On March 1, 1932, 20-month-old Charles Lindbergh Jr. was kidnapped from his home in Hopewell, New Jersey. His body was found about a month and a half later just a few miles from his home. Charles’s father, Charles Lindbergh Sr., had made headlines a few years earlier for making the first solo, nonstop transatlantic flight. The murder of Charles Jr. was also big news.
A man named Bruno Hauptmann was soon arrested. His trial began in early 1935. It was held at the Hunterdon County Courthouse, just across the street from the Union Hotel. During the month long trial, jurors were sequestered in the hotel’s upper floors when court wasn’t in session. The hotel also became a gathering place for reporters and other people who wanted to discuss the trial — sort of like a modern day Twitter, though obviously on a much smaller scale.
On February 13, 1935, Bruno Hauptmann was found guilty of kidnapping and murder. He was executed the following year.
Over the years, several stories of alleged hauntings have sprung up at the hotel. Most of them are from employees and purported to have happened in times or areas where guests weren’t allowed.
Many of these stories involved children. There are several accounts of children being heard playing when there were no guests at the hotel. Ghost children have been spotted, and there are even stories of a ghost girl who sits on the steps and tries to trip people. A waitress once claimed to hear a disembodied voice singing a lullaby. In another account, a staff member saw a little girl running around the dining room hours after it had closed. When his co-workers told him she was a ghost, he was astounded because, in his words, “she looked so real.”
And there are plenty of other, non-child related stories. In one, a manager felt something press against her chest early in the morning. When she asked whatever it was to leave, the pressure stopped. Perhaps the most well known story involves an employee who locked the hotel’s front doors, only to have them fly right back open. When he went to close them again, he saw a pair of shoes walking up the stairs on their own.
Other reported hauntings include: Voices from an empty dining room and bar stools spinning on their own, more doors slamming on their own and feelings of an unknown or unseen presence, as if someone is watching you when you’re alone. At least one source suggested Bruno Hauptmann himself haunts the hotel; however, it’s not clear if he ever even entered.

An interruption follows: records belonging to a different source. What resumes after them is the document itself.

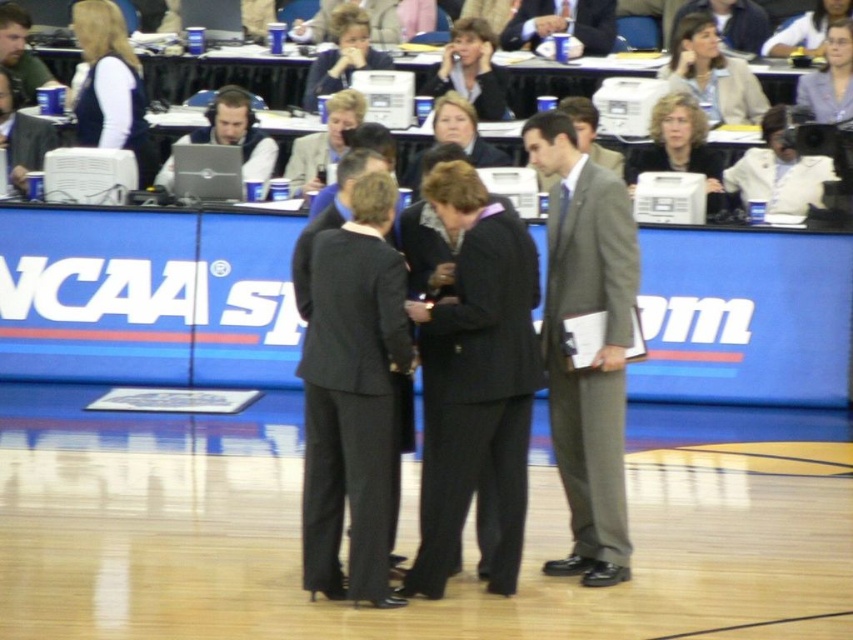
Can you confirm if black pinstripe suit at center is taller than matte black laptop at upper left?

Yes, black pinstripe suit at center is taller than matte black laptop at upper left.

Which is above, black pinstripe suit at center or matte black laptop at upper left?

matte black laptop at upper left is higher up.

Find the location of a particular element. Image resolution: width=853 pixels, height=640 pixels. black pinstripe suit at center is located at coordinates (479, 406).

The image size is (853, 640). Describe the element at coordinates (351, 410) in the screenshot. I see `dark gray wool suit at center` at that location.

Between point (321, 573) and point (213, 138), which one is positioned in front?

Positioned in front is point (321, 573).

You are a GUI agent. You are given a task and a screenshot of the screen. Output one action in this format:
    pyautogui.click(x=<x>, y=<y>)
    Task: Click on the dark gray wool suit at center
    This screenshot has height=640, width=853.
    Given the screenshot: What is the action you would take?
    pyautogui.click(x=351, y=410)

Between dark gray suit at center and dark gray wool suit at center, which one is positioned higher?

dark gray suit at center is higher up.

Which is behind, point (438, 509) or point (328, 280)?

The point (438, 509) is behind.

Which is in front, point (492, 372) or point (338, 492)?

Point (492, 372) is in front.

Where is `dark gray suit at center`? The image size is (853, 640). dark gray suit at center is located at coordinates (476, 388).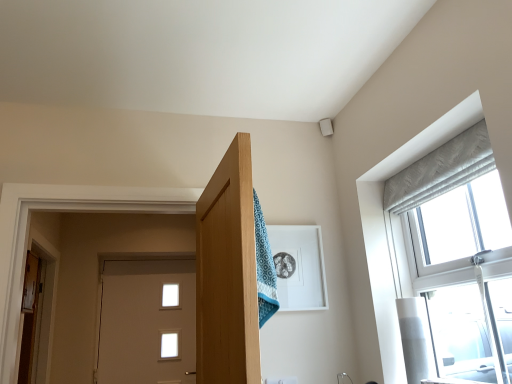
Question: Choose the correct answer: Is white glossy door at center, arranged as the 1th door when viewed from the back, inside wooden door at left, the first door positioned from the left, or outside it?

Choices:
 (A) inside
 (B) outside

Answer: (B)

Question: Is white glossy door at center, which is the 1th door in right-to-left order, bigger or smaller than wooden door at left, the second door positioned from the right?

Choices:
 (A) big
 (B) small

Answer: (A)

Question: Is point (183, 274) closer or farther from the camera than point (31, 370)?

Choices:
 (A) closer
 (B) farther

Answer: (B)

Question: From the image's perspective, is wooden door at left, acting as the second door starting from the back, above or below white glossy door at center, arranged as the 1th door when viewed from the back?

Choices:
 (A) below
 (B) above

Answer: (B)

Question: Choose the correct answer: Is wooden door at left, acting as the second door starting from the back, inside white glossy door at center, which is the 1th door in right-to-left order, or outside it?

Choices:
 (A) inside
 (B) outside

Answer: (B)

Question: Is wooden door at left, the first door positioned from the left, wider or thinner than white glossy door at center, which is the 1th door in right-to-left order?

Choices:
 (A) thin
 (B) wide

Answer: (A)

Question: From a real-world perspective, is wooden door at left, acting as the second door starting from the back, above or below white glossy door at center, which is the 1th door in right-to-left order?

Choices:
 (A) above
 (B) below

Answer: (A)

It’s actually unclear just why there are so many reported ghost stories at the Union Hotel. None of these stories appear to have any sort of real world occurrences attached. There are no reports of casualties at the hotel, at least not any that are readily available online. If there were, surely they’d be talked about along with the ghost stories. Did being associated with the trial of a child murderer give the hotel some sort of dark energy? Did guests love their stays there so much they wanted to come back in the afterlife? Or are the stories simply the result of the overactive imaginations of employees who were alone in dark, quiet areas for too long? As always, I will let you decide for yourself what you believe.
The hotel was closed to guests in the late 1970’s. It changed hands numerous times over the years before being converted into a restaurant that closed in 2008. For the next decade or so, the hotel fell into disrepair.
As of June 2022, plans are underway to convert the hotel and surrounding area into 20,000 square feet of retail and restaurant space. Whether the paranormal rumors will continue in this new phase of the hotel’s life is yet to be seen.